Tras el conflicto entre el presidente Evo Morales y campesinos de La Paz, la Confederación Sindical Única de Trabajadores Campesinos de Bolivia (CSUTCB) decidió evaluar su permanencia en la Coordinadora Nacional por el Cambio, y su apoyo a Morales.
El secretario de Tierra y Territorio de la CSUTCB, Rodolfo Machaca, informó que se reunirán el miércoles en ampliado nacional en La Paz, para evaluar y tomar una posición sobre la actitud del Presidente, quien cuestionó a los campesinos el haberle hecho perder tiempo, al igual que lo hicieron los intentos de golpe y el revocatorio.
«¿Por qué el Presidente nos ataca permanentemente a las organizaciones sociales?, eso puede tener consecuencias; vamos a analizarlo, porque quizá ya no es conveniente estar acompañándole de cerca (a Morales)», cuestionó, un día después de que también dirigentes campesinos denunciaran persecuciones.
Para el secretario ejecutivo de la CSUTCB, Roberto Coraite, los campesinos «tienen derecho a reclamar», por lo que también anunció que analizarán las declaraciones de Morales, quien es máximo referente de la Conalcam.
Asimismo, reclamaron porque no fueron tomados en cuenta para la definición de la directiva del bloque de organizaciones sociales, que recayó en el dirigente de los colonizadores Pedro Calderón. «Eso vamos a analizar, porque quizá ya no sería conveniente estar (en esa organización, la Conalcam)», adelantó.
La organización campesina agrupa a nueve federaciones departamentales y a al menos 25 federaciones regionales. El 2007 participó de la creación de la Conalcam, que se constituye en el brazo operativo de defensa del Gobierno y sus políticas.
El oficialismo, precisamente, en la última reunión del jueves en Cochabamba, perfiló fortalecer al bloque social ampliando su base a partidos de izquierda y organizaciones e instituciones afines al Gobierno. También se le encomendó trabajar en la denominada ley de control social.
El secretario ejecutivo de la Federación de Campesinos de La Paz «Túpac Katari», Silverio Fernández, denunció, según Erbol, que el Gobierno es conducido por la derecha.

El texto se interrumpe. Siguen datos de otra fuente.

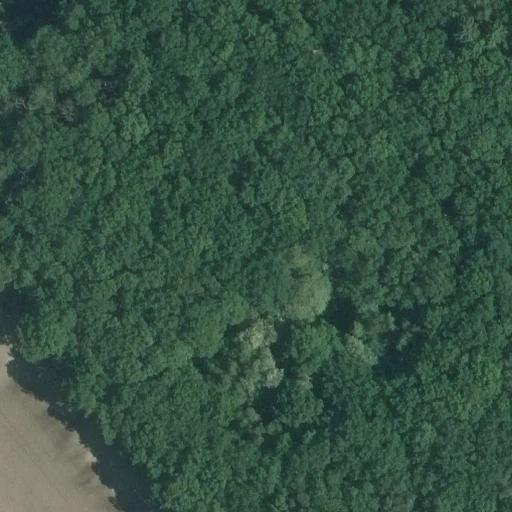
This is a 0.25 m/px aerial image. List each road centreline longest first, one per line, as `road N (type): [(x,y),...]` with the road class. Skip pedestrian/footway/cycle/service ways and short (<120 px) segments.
road 1 (track): [(396,0),(511,141)]
road 2 (track): [(511,372),(469,420),(471,477),(487,511)]
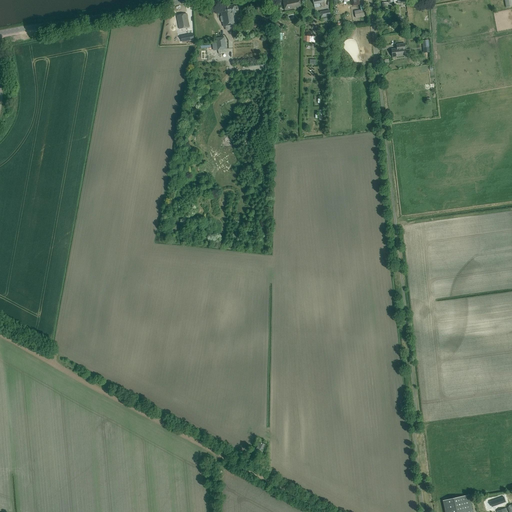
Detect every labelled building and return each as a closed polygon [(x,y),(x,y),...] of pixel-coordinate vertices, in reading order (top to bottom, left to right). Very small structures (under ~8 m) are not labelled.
[(301,7),(299,0),(290,0),(283,1),(285,10),(295,9),(295,8),(301,7)] [(235,7),(234,5),(228,6),(227,5),(225,6),(224,7),(223,7),(224,12),(221,13),(223,27),(236,24),(234,13),(236,13),(236,10),(238,10),(237,7),(235,7)] [(189,27),(186,14),(177,16),(179,29),(189,27)] [(226,49),(224,37),(216,38),(217,43),(212,43),(213,50),(218,50),(226,49)] [(406,50),(405,44),(397,45),(397,49),(392,49),(393,57),(404,56),(403,50),(406,50)] [(266,445),(260,442),(255,451),(262,454),(266,445)] [(472,511),(468,495),(443,501),(445,511),(472,511)]
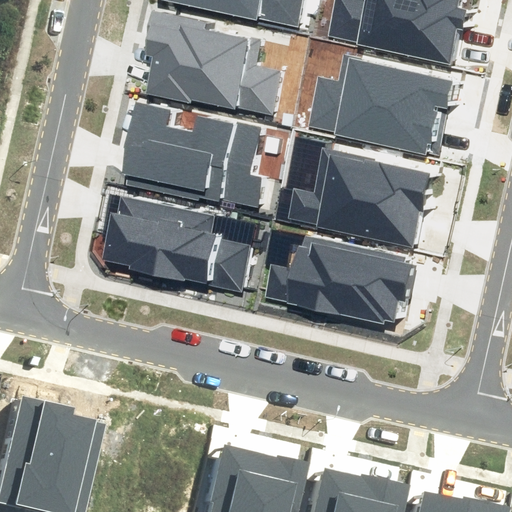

El viceministro de Coordinación con los Movimientos Sociales, César Navarro, respondió que el Mandatario, cuando se refirió a que le hacen perder el tiempo, no hizo alusión a la reunión con los campesinos, sino a la documentación insuficiente con la que respaldaron sus denuncias contra varios ministros.
«Las organizaciones sociales son sujetos políticos de este proceso de transformación y son parte constitutiva del Gobierno, por lo tanto no hay ninguna ruptura», afirmó Navarro y anunció para hoy una reunión con los campesinos de La Paz.
Críticas y posturas políticas
CIDOB
El presidente de la Confederación de Pueblos Indígenas de Bolivia (CIDOB), Adolfo Chávez, consideró pertinente instalar un escenario autocrítico, reflexivo y constructivo sobre los movimientos sociales. «La Conalcam debe aceptar las realidades distintas del país».
Colonizador
Marco Mollericona, ejecutivo de la Federación de Colonizadores de La Paz, reconoció la existencia de fisuras en la relación entre el Gobierno y los movimientos sociales, que las atribuyó a los viceministerios por no viabilizar proyectos sociales.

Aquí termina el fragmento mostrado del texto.